WHAT YOU ARE ASKED TO DO:
Pick up the passage on JAK2 p.V617F screening for polycythaemia vera where it stops, and carry its discussion forward.

EXTRACT PROVIDED:
= Beginning of Section =

The current WHO diagnostic criteria for Polycythaemia Vera include Hb and Htc values below the threshold established in the definition of erythrocytosis. This raises the question of whether all these patients should be tested for the JAK2 p.V617F mutation. The results of this study show that an average of 1500 blood samples would be eligible every week for JAK2 p.V617F testing, with a rate of positive results as low as 0.4%. This protocol involves an excessive workload and our results highlight that other criteria are needed for the selection of samples eligible for JAK2 p.V617F screening.

In the present work, we have designed a two-step algorithm that would reduce JAK2 p.V617F testing to 500 samples per week. The proposed algorithm is based on blood count parameters that would increase pre-test specificity. Given that JAK2 p.V617F-positive diseases cause myeloproliferation and PV is associated with iron deficiency secondary to erythropoiesis, we selected parameters that identified either of the two phenomena. Based on these parameters and their optimal cut-off points, we built a two-step algorithm. The first step involves the identification of males with Hb > 16.5 g/dl or htc > 49% or females with Hb > 16 g/dl or htc > 48%. The second step consists of identifying among the selected patients those who had either neutrophils > 5.98 × 109/L or platelets > 248.5 × 109/L. However, to facilitate the use of the algorithm, we rounded thresholds to 6 × 109/L for neutrophils and 250 × 109/L for platelets (Fig. 4).

Figure 4
figure 4

Simplified two-step algorithm. This figure shows a simplified version with rounded threshold values.

Finally, the “two-step” algorithm was prospectively validated in an independent cohort of patients. However, the rate of positivity of JAK2 p.V617F in this cohort was only 1.2%, a value too low to be used in routine practice, unless massive JAK2 p.V617F screening platforms are developed.

Others approaches have been used in retrospective studies. Rumi et al. suggested testing for JAK2 p.V617F in the presence of elevated Hb or Htc levels in parallel to increased neutrophils or platelets. Alternatively, if elevated Hb levels are considered alone, the threshold for screening can be increased to 17 g/dL in men6. However, our data showed that increasing the Hb threshold alone would not be effective, since Hb levels were below 17 g/dL in most of our JAK2 p.V617F-positive patients (73.4%). The Canadian proposal discourages testing when other signs of myeloproliferation are present, such as platelets > 440 × 109/L or neutrophils > 7 × 109/L4. Again, if we apply that approach to our series, only 30% of our cases would meet the criteria, which indicates that the approach is suboptimal.

= End of Section =

Chart comprehension data
= Beginning of Section =

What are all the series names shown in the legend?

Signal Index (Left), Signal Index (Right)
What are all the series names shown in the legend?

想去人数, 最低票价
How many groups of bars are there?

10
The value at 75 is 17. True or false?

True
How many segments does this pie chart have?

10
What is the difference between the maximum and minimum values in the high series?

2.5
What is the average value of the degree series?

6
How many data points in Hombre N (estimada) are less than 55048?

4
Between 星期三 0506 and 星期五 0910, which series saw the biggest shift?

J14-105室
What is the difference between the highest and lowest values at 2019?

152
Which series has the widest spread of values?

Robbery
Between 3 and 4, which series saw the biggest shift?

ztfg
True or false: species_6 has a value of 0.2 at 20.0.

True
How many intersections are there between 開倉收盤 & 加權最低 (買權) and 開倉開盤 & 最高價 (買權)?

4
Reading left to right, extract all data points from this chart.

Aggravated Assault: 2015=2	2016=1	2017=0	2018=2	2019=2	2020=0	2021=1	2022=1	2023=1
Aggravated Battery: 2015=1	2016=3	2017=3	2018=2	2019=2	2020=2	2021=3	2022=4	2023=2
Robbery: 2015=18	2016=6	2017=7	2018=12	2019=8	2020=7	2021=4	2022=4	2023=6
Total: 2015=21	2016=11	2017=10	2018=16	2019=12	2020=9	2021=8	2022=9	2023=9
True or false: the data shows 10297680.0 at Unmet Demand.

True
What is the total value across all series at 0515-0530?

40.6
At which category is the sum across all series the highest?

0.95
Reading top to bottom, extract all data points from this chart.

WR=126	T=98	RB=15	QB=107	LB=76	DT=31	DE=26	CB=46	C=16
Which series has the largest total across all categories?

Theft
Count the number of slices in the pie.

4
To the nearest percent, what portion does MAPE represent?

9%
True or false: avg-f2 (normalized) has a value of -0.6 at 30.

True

= End of Section =

ANSWER TO THE PROBLEM:
It is important to note that a third of patients found to be JAK2 p.V617F-positive in the phase of prospective validation of Step 2 had suffered a cardiovascular event. Moreover, in a recent study, the presence of clonal haematopoiesis of undetermined significance in peripheral blood cells was associated with an increased risk of coronary heart disease, with the highest risk corresponding to the JAK2 p.V617F mutation9. These findings support JAK2 p.V617F screening in the general population and emphasize the need for an improved approach to the identification of potential candidates for JAK2 p.V617F screening.

A limitation of the present study is that the prevalence of the JAK2 p.V617F mutation was remarkably lower, as compared to previous studies. Recent data has shown that the prevalence of the JAK2 p.V617F mutation in the general population can be as high as 3.1% when a very sensitive test is used (> 0.009%)10. Nevertheless, the prevalence of JAK2 p.V617F with ≥ 1% of allele burden decreased to 0.5%, which is consistent with the results published by other groups. Our results indicate a prevalence of 0.4% of the JAK2 V617F mutation in individuals with elevated Hb or Htc levels.

In conclusion, our data show that WHO thresholds for Hb and Htc for the diagnosis of PV should not be considered alone for JAK2 p.V617F screening. The two-step algorithm proposed in this study improves the selection of candidates for JAK2 p.V617F testing.